___ Entries provided

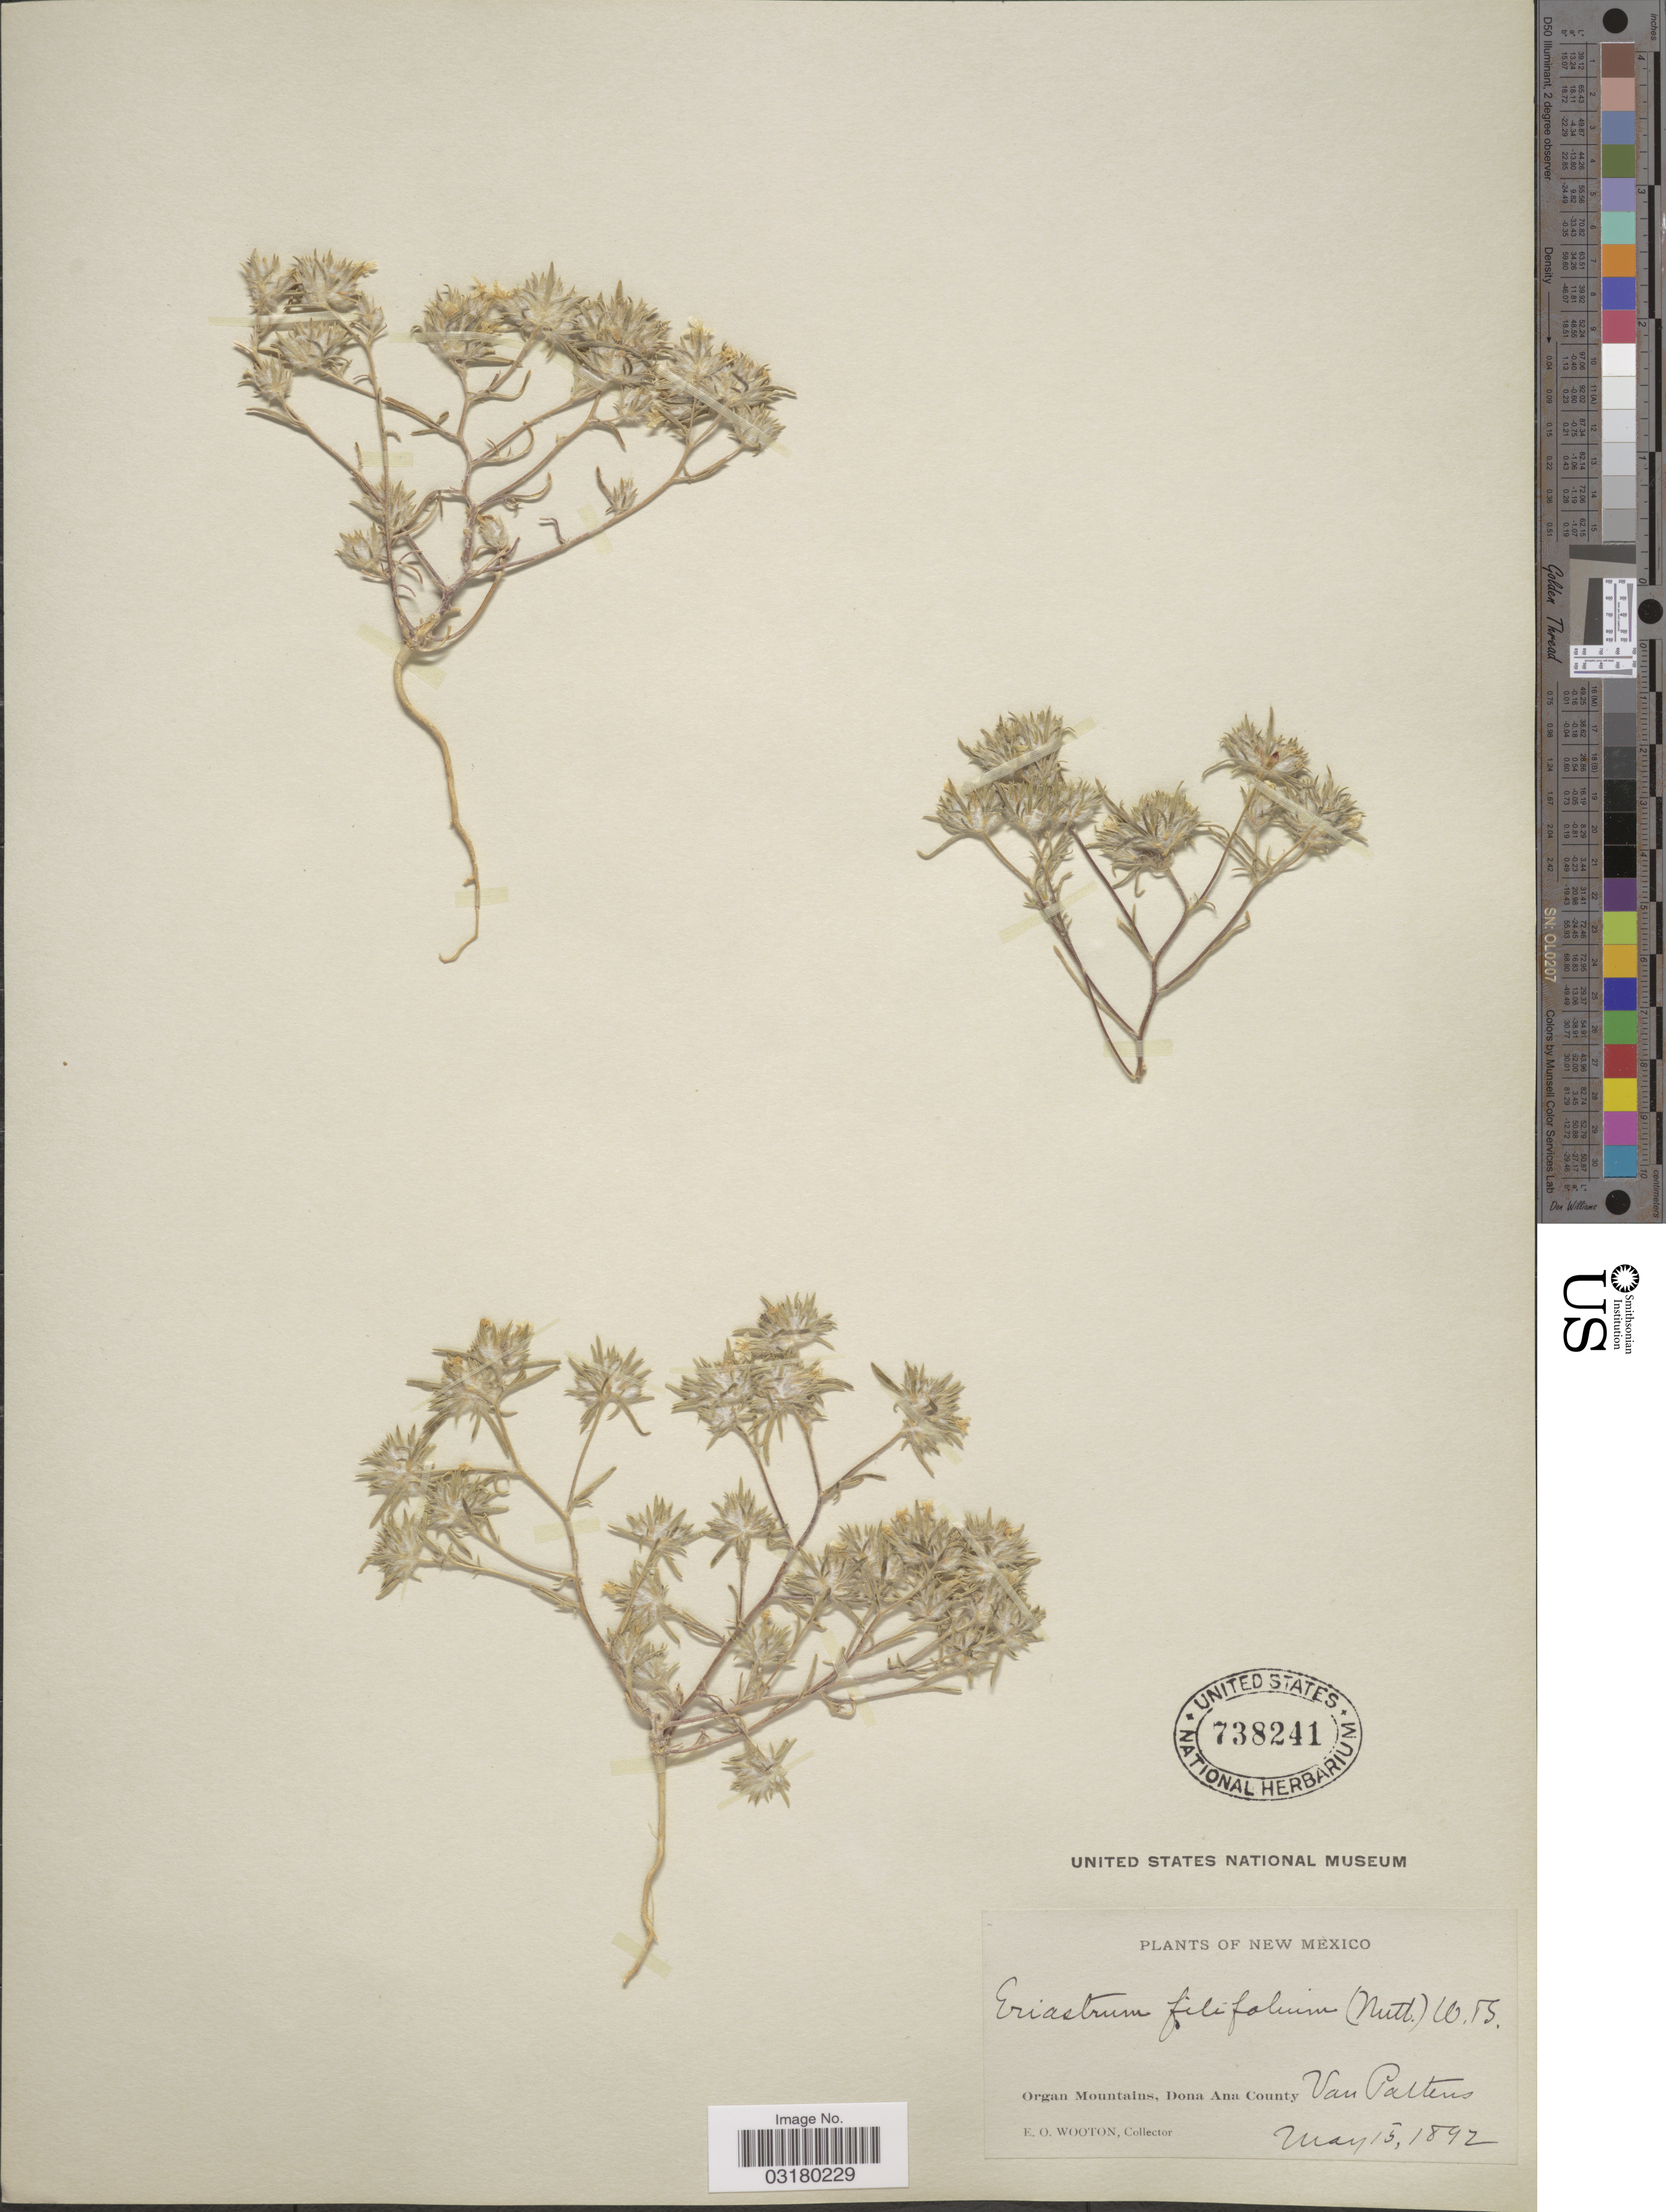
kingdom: Plantae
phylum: Tracheophyta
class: Magnoliopsida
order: Ericales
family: Polemoniaceae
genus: Eriastrum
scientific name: Eriastrum filifolium (Nutt.) Wooton & Standl.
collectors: E. O. Wooton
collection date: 1892-05-15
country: United States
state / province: New Mexico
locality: Organ Mountains, Dona Ana County. Van Pattens.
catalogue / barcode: US 738241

______

## Task goal
Pull every line out of the data above, word for word, and leave out the pictures.

## Task output
kingdom: Plantae
phylum: Tracheophyta
class: Magnoliopsida
order: Ericales
family: Polemoniaceae
genus: Eriastrum
scientific name: Eriastrum filifolium (Nutt.) Wooton & Standl.
collectors: E. O. Wooton
collection date: 1892-05-15
country: United States
state / province: New Mexico
locality: Organ Mountains, Dona Ana County. Van Pattens.
catalogue / barcode: US 738241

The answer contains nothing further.